───── Provided entries ─────
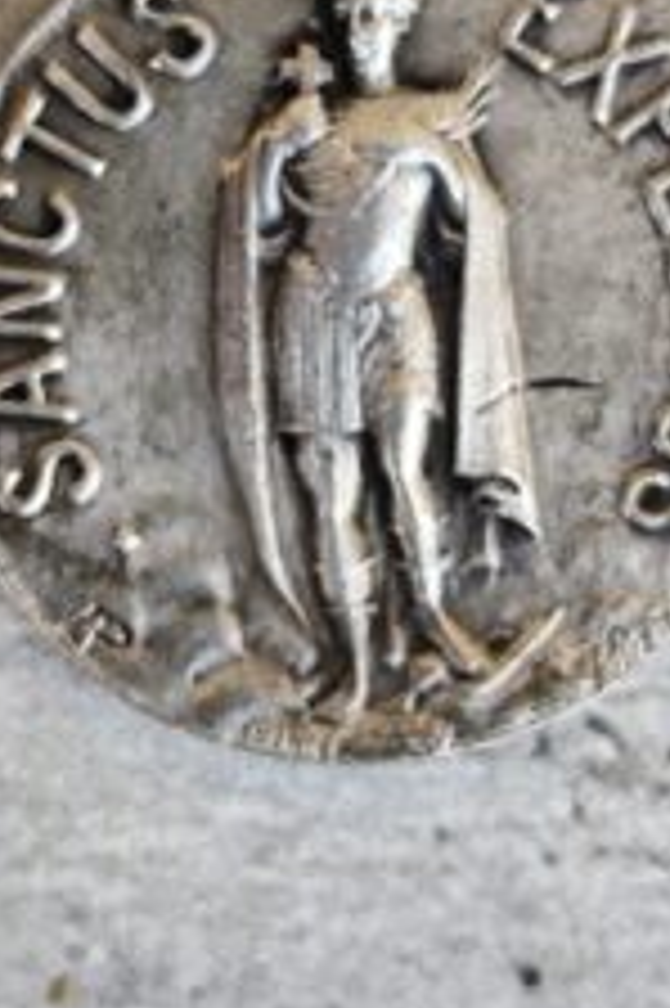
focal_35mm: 173
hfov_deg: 7.9
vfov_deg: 11.9
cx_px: 342
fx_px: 4837
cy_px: 266
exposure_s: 1/100
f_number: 1.65
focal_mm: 6.19
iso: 100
─────
Drop the pictures and reproduce the rest of the data above exactly.

focal_35mm: 173
hfov_deg: 7.9
vfov_deg: 11.9
cx_px: 342
fx_px: 4837
cy_px: 266
exposure_s: 1/100
f_number: 1.65
focal_mm: 6.19
iso: 100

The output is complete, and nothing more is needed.